EVs derived from genetically modified or specific stem cell sources, which inherently carry therapeutic molecules with enhanced bioactivity, have been demonstrated to play significant roles in promoting angiogenesis and improving cardiac function. Studies have shown that adipose-derived mesenchymal stem cell exosomes (ADSC-Exos) can mitigate cardiac injury and enhance functional recovery in myocardial infarction (MI) mice through the miR-205 signaling pathway, suggesting the considerable therapeutic potential of miR-205-enriched ADSC-Exos for treating MI-induced heart failure [85, 86]. Comparative investigations revealed that exosomes isolated from Akt-modified human umbilical cord-derived mesenchymal stem cells induced more pronounced improvements in both angiogenesis and cardiac function than their unmodified counterparts, highlighting the superior therapeutic efficacy of genetically engineered EVs [87].

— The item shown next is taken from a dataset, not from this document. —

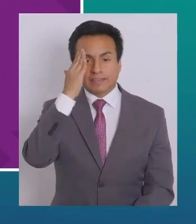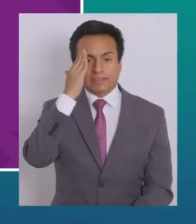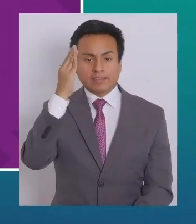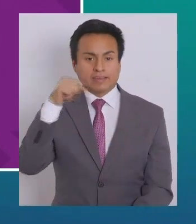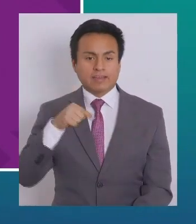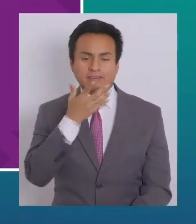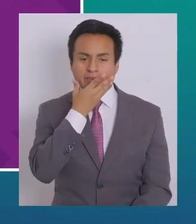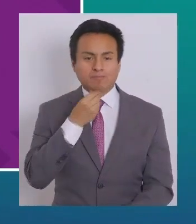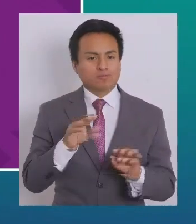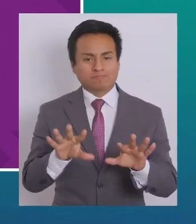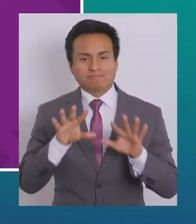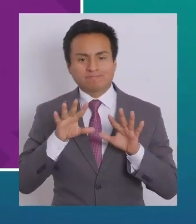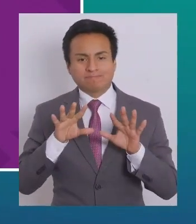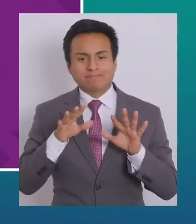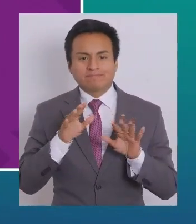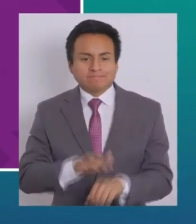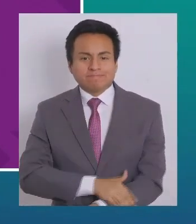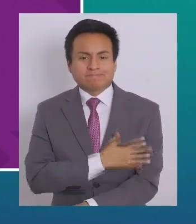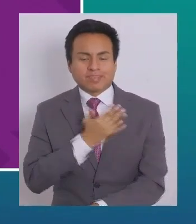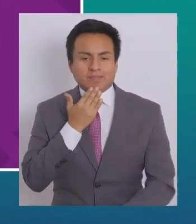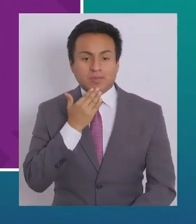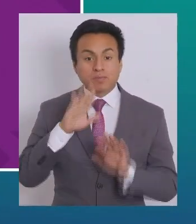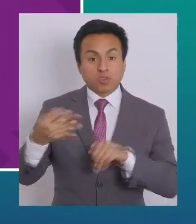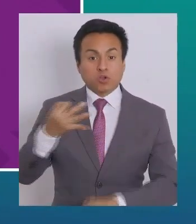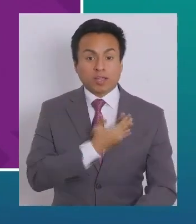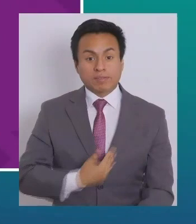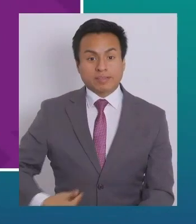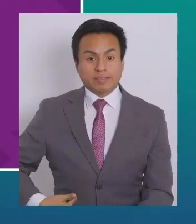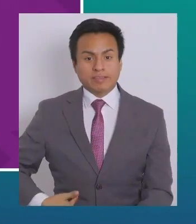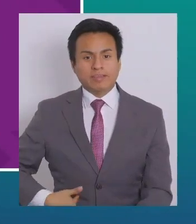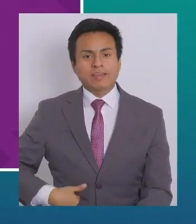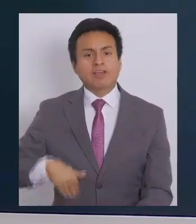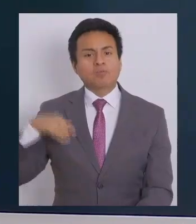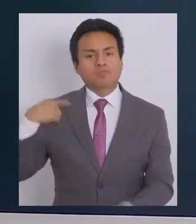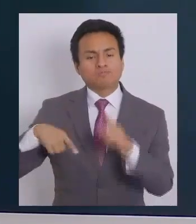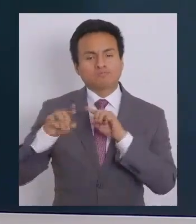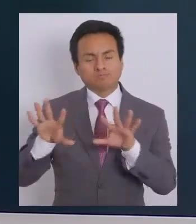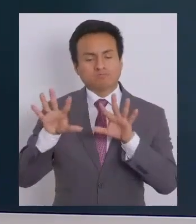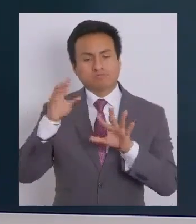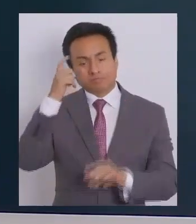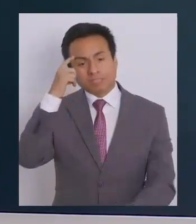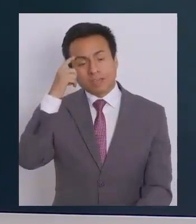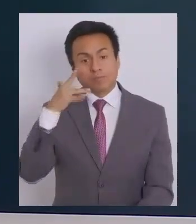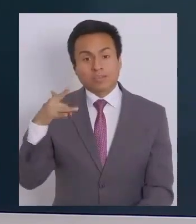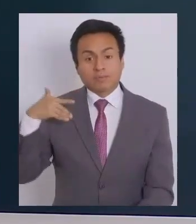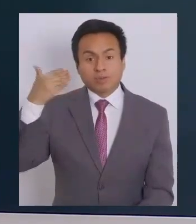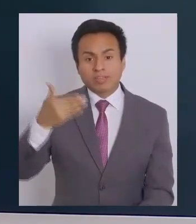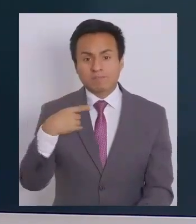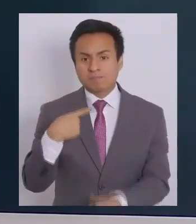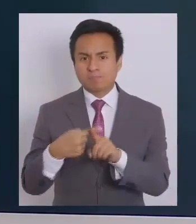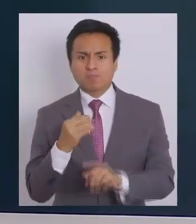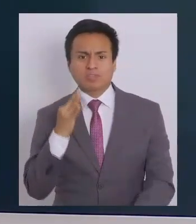hermoso y emocionante. Y como dijo el presidente, una epopeya que abre una luz de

However, the clinical translation of engineered EVs remains constrained by multiple practical challenges, necessitating a more objective and rigorous perspective to evaluate their development prospects. In terms of core therapeutic efficacy, insufficient targeting specificity continues to be an unbroken bottleneck, while surface-anchored targeting peptides can enhance tropism toward damaged myocardium, complex circulatory dynamics and physiological microenvironments in vivo often lead to ligand degradation, shedding, or nonspecific binding to non-target organs. Some modified EVs still exhibit high off-target rates, which not only reduces drug concentration at lesion sites but may also increase potential risks in non-target tissues. Regarding industrial implementation, exorbitant production costs severely limit large-scale applications: The engineering processes involving ligand modification and precise therapeutic molecule loading require highly sophisticated equipment and technical precision. Moreover, the low efficiency and limited yield of high-purity engineered EVs result in per-dose treatment costs far exceeding conventional drugs, making them unsuitable for clinical batch production. On regulatory and safety fronts, the absence of clear approval standards and unknown long-term toxicity pose dual obstacles [88]. The clinical translation of engineered EVs therapies is hindered by the lack of standardization in classification, quality control, and regulatory approval. Additionally, critical long-term safety data remain scarce. Potential issues such as genomic integration risks associated with gene-edited EVs, immune memory reactions triggered by heterologous modified ligands, and toxic side effects from prolonged molecular accumulation in patients—most existing research focuses on short-term animal experiments rather than long-term clinical follow-up evidence. In addition, there are few clinical cases at present, and no large-scale, multi-center randomized controlled trial has been conducted to confirm its efficacy and safety in HF patients with different subtypes and stages.

Despite current challenges including scalable production, long-term safety validation, and limited clinical application, engineered EVs are poised to emerge as a novel therapeutic modality for reversing myocardial remodeling and improving HF prognosis as design technologies mature, thereby ushering in a new era of precision medicine for heart failure.